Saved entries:

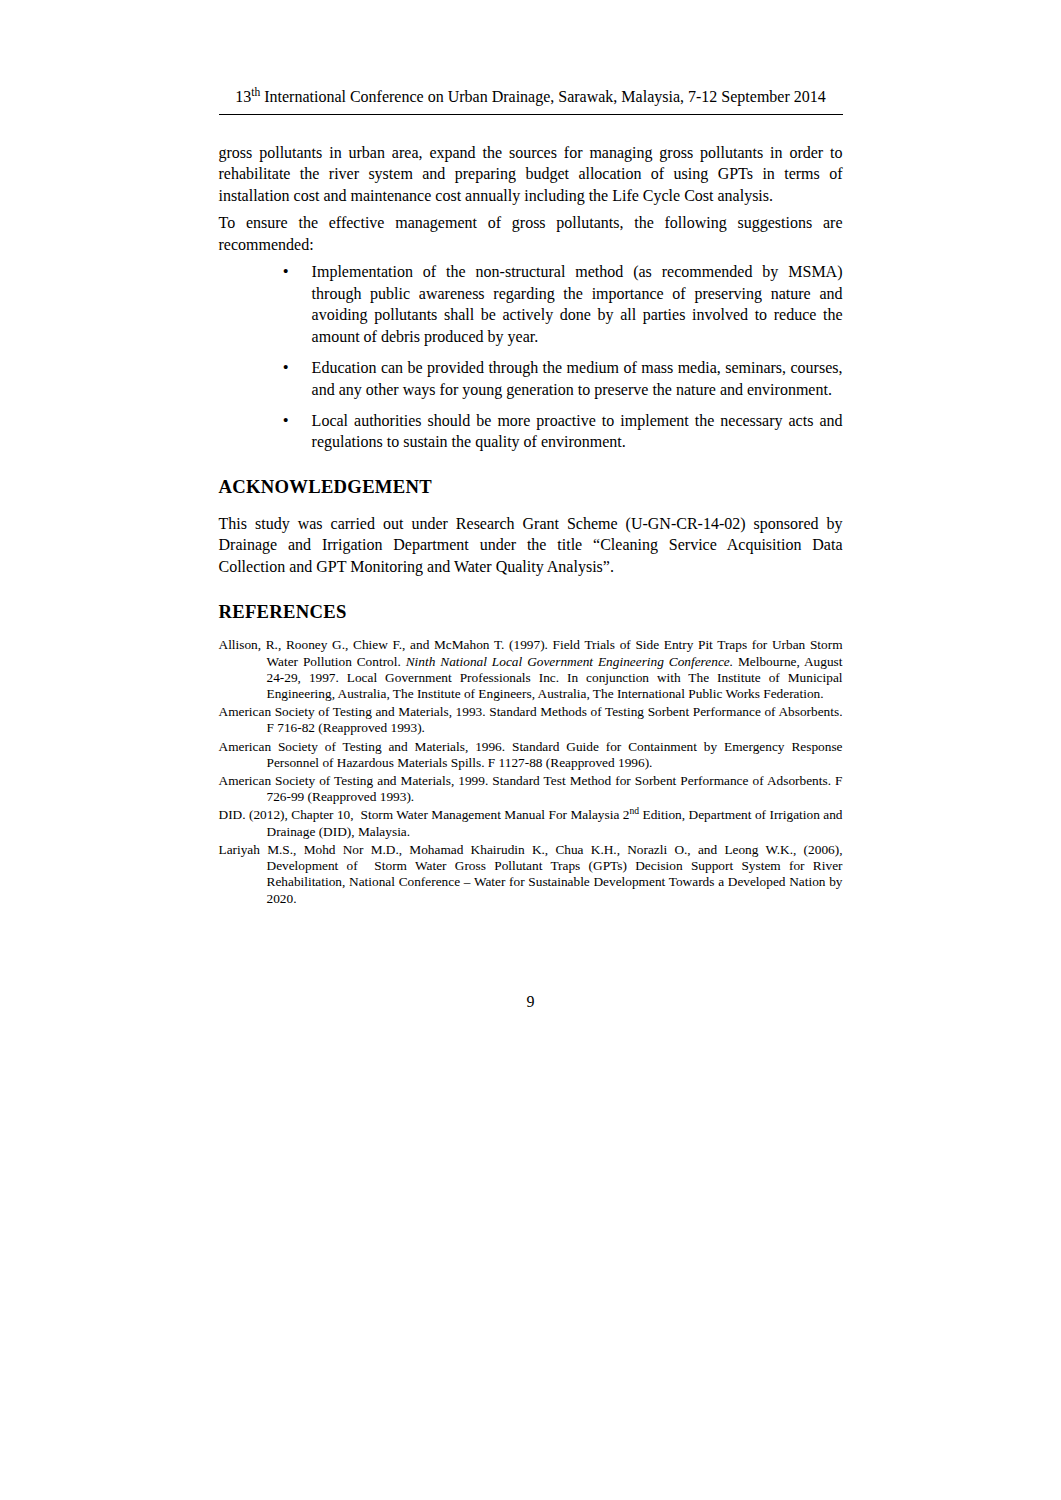13th International Conference on Urban Drainage, Sarawak, Malaysia, 7-12 September 2014
gross pollutants in urban area, expand the sources for managing gross pollutants in order to rehabilitate the river system and preparing budget allocation of using GPTs in terms of installation cost and maintenance cost annually including the Life Cycle Cost analysis.
To ensure the effective management of gross pollutants, the following suggestions are recommended:
Implementation of the non-structural method (as recommended by MSMA) through public awareness regarding the importance of preserving nature and avoiding pollutants shall be actively done by all parties involved to reduce the amount of debris produced by year.
Education can be provided through the medium of mass media, seminars, courses, and any other ways for young generation to preserve the nature and environment.
Local authorities should be more proactive to implement the necessary acts and regulations to sustain the quality of environment.
ACKNOWLEDGEMENT
This study was carried out under Research Grant Scheme (U-GN-CR-14-02) sponsored by Drainage and Irrigation Department under the title “Cleaning Service Acquisition Data Collection and GPT Monitoring and Water Quality Analysis”.
REFERENCES
Allison, R., Rooney G., Chiew F., and McMahon T. (1997). Field Trials of Side Entry Pit Traps for Urban Storm Water Pollution Control. Ninth National Local Government Engineering Conference. Melbourne, August 24-29, 1997. Local Government Professionals Inc. In conjunction with The Institute of Municipal Engineering, Australia, The Institute of Engineers, Australia, The International Public Works Federation.
American Society of Testing and Materials, 1993. Standard Methods of Testing Sorbent Performance of Absorbents. F 716-82 (Reapproved 1993).
American Society of Testing and Materials, 1996. Standard Guide for Containment by Emergency Response Personnel of Hazardous Materials Spills. F 1127-88 (Reapproved 1996).
American Society of Testing and Materials, 1999. Standard Test Method for Sorbent Performance of Adsorbents. F 726-99 (Reapproved 1993).
DID. (2012), Chapter 10, Storm Water Management Manual For Malaysia 2nd Edition, Department of Irrigation and Drainage (DID), Malaysia.
Lariyah M.S., Mohd Nor M.D., Mohamad Khairudin K., Chua K.H., Norazli O., and Leong W.K., (2006), Development of Storm Water Gross Pollutant Traps (GPTs) Decision Support System for River Rehabilitation, National Conference – Water for Sustainable Development Towards a Developed Nation by 2020.
9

Exercise requirements: Every entry above is to be transcribed exactly, with all pictures left out.

Expected output:
13th International Conference on Urban Drainage, Sarawak, Malaysia, 7-12 September 2014
gross pollutants in urban area, expand the sources for managing gross pollutants in order to rehabilitate the river system and preparing budget allocation of using GPTs in terms of installation cost and maintenance cost annually including the Life Cycle Cost analysis.
To ensure the effective management of gross pollutants, the following suggestions are recommended:
Implementation of the non-structural method (as recommended by MSMA) through public awareness regarding the importance of preserving nature and avoiding pollutants shall be actively done by all parties involved to reduce the amount of debris produced by year.
Education can be provided through the medium of mass media, seminars, courses, and any other ways for young generation to preserve the nature and environment.
Local authorities should be more proactive to implement the necessary acts and regulations to sustain the quality of environment.
ACKNOWLEDGEMENT
This study was carried out under Research Grant Scheme (U-GN-CR-14-02) sponsored by Drainage and Irrigation Department under the title “Cleaning Service Acquisition Data Collection and GPT Monitoring and Water Quality Analysis”.
REFERENCES
Allison, R., Rooney G., Chiew F., and McMahon T. (1997). Field Trials of Side Entry Pit Traps for Urban Storm Water Pollution Control. Ninth National Local Government Engineering Conference. Melbourne, August 24-29, 1997. Local Government Professionals Inc. In conjunction with The Institute of Municipal Engineering, Australia, The Institute of Engineers, Australia, The International Public Works Federation.
American Society of Testing and Materials, 1993. Standard Methods of Testing Sorbent Performance of Absorbents. F 716-82 (Reapproved 1993).
American Society of Testing and Materials, 1996. Standard Guide for Containment by Emergency Response Personnel of Hazardous Materials Spills. F 1127-88 (Reapproved 1996).
American Society of Testing and Materials, 1999. Standard Test Method for Sorbent Performance of Adsorbents. F 726-99 (Reapproved 1993).
DID. (2012), Chapter 10, Storm Water Management Manual For Malaysia 2nd Edition, Department of Irrigation and Drainage (DID), Malaysia.
Lariyah M.S., Mohd Nor M.D., Mohamad Khairudin K., Chua K.H., Norazli O., and Leong W.K., (2006), Development of Storm Water Gross Pollutant Traps (GPTs) Decision Support System for River Rehabilitation, National Conference – Water for Sustainable Development Towards a Developed Nation by 2020.
9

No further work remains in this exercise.